By Tom Gara
Tesla Motors stock was down about 2.5% today, after the New York Times published a report over the weekend documenting a pretty nightmarish experience trying to drive one of the company’s flagship new Model S sedans from Washington, D.C. to New York.
The story played on the most basic perception problem facing electric cars: what happens when you’re running low on power? While a gas station can be found within a short drive of pretty much anywhere in America, electric car charging stations are much fewer and farther between.
And while you can plug your Tesla into any regular old power outlet, it’s not going to do you much good: from a regular old-fashioned electrical socket a Tesla will get about five miles worth of driving range per hour of charging.
That, of course, is as good as useless for someone driving any kind of significant distance. Commuters who leave their cars charging at night and drive a regular distance each day will be fine with the Tesla’s range when fully charged: from 160-300 miles, depending on the kind of battery you have. But if you’re on the road, driving longer distances or spending more time away from a charging station, these details matter.

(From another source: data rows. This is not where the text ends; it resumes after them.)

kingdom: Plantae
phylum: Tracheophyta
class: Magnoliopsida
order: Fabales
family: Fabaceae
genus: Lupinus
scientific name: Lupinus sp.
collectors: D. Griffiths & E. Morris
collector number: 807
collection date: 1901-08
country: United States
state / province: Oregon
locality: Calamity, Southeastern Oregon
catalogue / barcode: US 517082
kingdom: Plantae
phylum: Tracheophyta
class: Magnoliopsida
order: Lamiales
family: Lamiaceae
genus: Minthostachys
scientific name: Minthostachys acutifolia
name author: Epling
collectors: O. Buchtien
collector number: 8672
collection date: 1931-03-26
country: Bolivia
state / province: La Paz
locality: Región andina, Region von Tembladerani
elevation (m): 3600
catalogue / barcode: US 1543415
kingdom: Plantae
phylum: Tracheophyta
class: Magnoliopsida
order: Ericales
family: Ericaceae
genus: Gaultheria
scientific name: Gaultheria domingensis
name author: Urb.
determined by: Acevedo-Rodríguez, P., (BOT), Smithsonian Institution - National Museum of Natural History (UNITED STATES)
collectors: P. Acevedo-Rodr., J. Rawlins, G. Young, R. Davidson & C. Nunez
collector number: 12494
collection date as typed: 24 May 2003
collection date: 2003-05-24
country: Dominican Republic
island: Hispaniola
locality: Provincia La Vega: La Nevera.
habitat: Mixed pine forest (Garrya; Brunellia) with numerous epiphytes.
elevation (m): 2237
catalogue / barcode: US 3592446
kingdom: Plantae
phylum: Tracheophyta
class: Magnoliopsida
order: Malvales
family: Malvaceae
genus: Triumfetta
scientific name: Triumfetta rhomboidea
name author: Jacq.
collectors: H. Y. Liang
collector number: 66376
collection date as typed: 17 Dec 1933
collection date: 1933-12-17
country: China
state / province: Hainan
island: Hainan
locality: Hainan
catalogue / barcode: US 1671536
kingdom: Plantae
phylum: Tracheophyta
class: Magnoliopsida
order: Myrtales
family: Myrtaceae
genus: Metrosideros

That’s where the recent NYT story stings, with reporter John Broder detailing a DC-NYC road trip gone wrong: the available miles remaining fell faster than the miles being driven, the battery’s charge fell by more than two-thirds while he slept at night, and after running out of charge on the side of the road, even the tow truck that comes to collect his crippled Tesla struggles to deal with the dead battery refusing to disengage the parking brake.
It all sounds pretty awful, and Tesla stock took a hit this morning in response. But Tesla CEO Elon Musk says the story is misleading — “fake” in his words — and that he has the data to prove it, which will soon be posted on the company’s blog.